-- TEXT PROVIDED follows --

Sidewalk chalk covered in snow / Lost my gloves, you give me one / "Wanna hang out?" / Yeah, sounds like fun.
Light pink sky up on the roof / Sun sinks down, no curfew / Twenty questions, we tell the truth / You've been stressed out lately? Yeah, me too.
It’s nice to have a friend / It’s nice to have a friend.
Okay, is that or is that not the literal plot of the movie Carol (2015), dir. Todd Haynes?
The point is that sometimes you just want a whole bunch of sweetness bundled up into a single package. Sometimes you just want some 80s synth-pop and a reminder that you can still enjoy softness and slow-dancing in a cruel world. Sometimes you just want a whole thing of the best flavor of the best fruity candy on the market.
Folklore
Nothing says Autumnal Indie Coffeehouse Playlist like collabing with Aaron Dessner, Jack Antonoff, Bon Iver — and artificial caramel apple flavoring. This is also Taylor’s first time embracing the fact that every break-up’s got multiple angles, and probably she’s her bad guys’ bad guy, which is a very sour-pucker green apple experience the first time you have it.
Evermore
Look, sometimes you just gotta look back at your missteps and say “Long story short, it was a bad time” and move on by returning to what you know. Well, kind of. Evermore is full of love songs, but they’re way more wary and prickly than so many of the ones that came before. Not longing for simpler times, exactly, but fully aware that combos as perfect as chocolate and peanut butter don’t come around too often in a single lifetime.

-- TEXT PROVIDED concluded --

= WHAT TO WORK ON =
- 1) Render this sentence from the commentary on Taylor Swift's albums into Spanish: "Evermore is full of love songs, but they’re way more wary and prickly than so many of the ones that came before."
- 2) Carry the commentary on Taylor Swift's albums forward from the point where it stops.

-- INPUT DATA follows --

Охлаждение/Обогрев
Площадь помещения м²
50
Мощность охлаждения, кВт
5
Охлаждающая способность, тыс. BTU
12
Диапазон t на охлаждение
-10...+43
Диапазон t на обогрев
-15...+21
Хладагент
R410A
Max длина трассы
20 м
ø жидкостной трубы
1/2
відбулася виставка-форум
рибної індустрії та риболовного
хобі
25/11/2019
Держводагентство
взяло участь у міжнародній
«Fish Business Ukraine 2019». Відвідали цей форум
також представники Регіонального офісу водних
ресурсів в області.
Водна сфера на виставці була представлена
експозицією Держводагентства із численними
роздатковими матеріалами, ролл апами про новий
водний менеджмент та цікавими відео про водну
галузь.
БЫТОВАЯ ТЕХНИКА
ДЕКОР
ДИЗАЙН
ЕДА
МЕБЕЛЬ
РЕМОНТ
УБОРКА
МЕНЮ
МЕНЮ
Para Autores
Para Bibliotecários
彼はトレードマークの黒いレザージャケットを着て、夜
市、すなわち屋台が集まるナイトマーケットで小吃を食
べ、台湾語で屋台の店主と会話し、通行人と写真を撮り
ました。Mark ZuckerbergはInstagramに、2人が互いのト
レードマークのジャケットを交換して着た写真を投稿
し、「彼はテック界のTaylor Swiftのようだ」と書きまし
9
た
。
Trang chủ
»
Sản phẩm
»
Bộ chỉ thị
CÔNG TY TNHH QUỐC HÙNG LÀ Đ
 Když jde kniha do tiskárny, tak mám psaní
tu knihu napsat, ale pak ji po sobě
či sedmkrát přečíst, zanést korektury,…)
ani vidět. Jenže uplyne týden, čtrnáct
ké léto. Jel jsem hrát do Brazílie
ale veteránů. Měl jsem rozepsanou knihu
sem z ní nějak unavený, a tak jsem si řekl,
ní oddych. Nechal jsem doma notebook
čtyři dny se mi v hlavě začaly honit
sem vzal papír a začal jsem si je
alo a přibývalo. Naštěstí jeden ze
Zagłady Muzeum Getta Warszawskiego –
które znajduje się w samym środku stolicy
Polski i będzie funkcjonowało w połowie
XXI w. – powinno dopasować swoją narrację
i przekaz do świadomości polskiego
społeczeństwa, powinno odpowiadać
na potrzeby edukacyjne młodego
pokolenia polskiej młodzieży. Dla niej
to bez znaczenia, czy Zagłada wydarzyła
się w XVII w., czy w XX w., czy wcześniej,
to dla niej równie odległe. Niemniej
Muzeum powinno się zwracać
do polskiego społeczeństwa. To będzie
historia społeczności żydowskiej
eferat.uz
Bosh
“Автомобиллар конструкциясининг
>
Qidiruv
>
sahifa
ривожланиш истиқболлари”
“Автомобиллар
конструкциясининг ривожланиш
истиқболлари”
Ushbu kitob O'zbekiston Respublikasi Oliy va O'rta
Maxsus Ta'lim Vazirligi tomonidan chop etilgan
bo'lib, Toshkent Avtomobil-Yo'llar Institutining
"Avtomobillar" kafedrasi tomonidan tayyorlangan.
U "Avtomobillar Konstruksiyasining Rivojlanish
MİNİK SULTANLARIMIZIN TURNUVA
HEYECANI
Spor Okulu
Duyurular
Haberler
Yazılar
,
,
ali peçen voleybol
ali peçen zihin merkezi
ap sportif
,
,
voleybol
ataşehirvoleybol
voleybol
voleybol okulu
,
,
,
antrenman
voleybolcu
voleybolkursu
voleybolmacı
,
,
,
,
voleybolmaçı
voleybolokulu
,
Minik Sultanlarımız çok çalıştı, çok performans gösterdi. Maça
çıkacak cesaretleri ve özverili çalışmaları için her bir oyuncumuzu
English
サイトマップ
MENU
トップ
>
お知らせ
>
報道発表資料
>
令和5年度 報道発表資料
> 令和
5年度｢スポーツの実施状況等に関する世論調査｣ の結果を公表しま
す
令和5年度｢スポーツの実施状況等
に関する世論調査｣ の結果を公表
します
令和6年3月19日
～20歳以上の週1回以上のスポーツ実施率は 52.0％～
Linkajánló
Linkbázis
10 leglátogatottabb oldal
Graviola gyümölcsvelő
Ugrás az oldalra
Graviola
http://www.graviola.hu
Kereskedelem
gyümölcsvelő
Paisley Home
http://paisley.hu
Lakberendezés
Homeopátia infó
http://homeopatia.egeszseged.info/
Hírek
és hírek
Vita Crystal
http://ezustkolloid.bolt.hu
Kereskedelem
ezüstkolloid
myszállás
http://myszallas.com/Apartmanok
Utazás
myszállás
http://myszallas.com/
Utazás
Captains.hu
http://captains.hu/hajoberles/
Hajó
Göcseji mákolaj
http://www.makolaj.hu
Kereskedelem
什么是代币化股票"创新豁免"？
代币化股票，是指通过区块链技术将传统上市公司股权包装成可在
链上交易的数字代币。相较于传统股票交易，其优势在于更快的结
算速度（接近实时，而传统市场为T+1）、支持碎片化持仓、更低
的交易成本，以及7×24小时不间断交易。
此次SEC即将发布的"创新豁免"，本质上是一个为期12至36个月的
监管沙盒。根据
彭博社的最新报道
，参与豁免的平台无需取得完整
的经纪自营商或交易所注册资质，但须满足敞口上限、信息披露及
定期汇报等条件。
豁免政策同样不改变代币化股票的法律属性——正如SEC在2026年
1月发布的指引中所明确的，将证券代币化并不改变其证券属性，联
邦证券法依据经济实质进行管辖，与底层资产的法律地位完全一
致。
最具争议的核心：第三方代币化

-- INPUT DATA concluded --

= ANSWER SET =
- 1) Evermore está lleno de canciones de amor, pero son mucho más cautelosas y espinosas que muchas de las que vinieron antes.

- 2)
Midnights
The thing about Midnights — the album, the Milky Way minis, the actual time of day — is that they’re more of a vibe than anything else. Like maybe you’ll dance with the devil, or reminisce about girlhood, or look in the mirror long enough to admit that: Hi, yes, the problem sometimes is, in fact, you. It’s bittersweet and it’s fleeting, and if you get to the point where you’re dusting off tracks leftover from your Reputation era, your best bet is to, bare minimum, sleep on it.
I tried to stay silent about the Almond Joy, I really did. But it is milk chocolate. Mounds is dark chocolate, which makes it vastly superior despite the lack of decorative almonds. Otherwise, a post about Tay-Tay is always welcome in my inbox.
I love this (and not just because I’m a cringe taytay Stan). You’re such a good writer!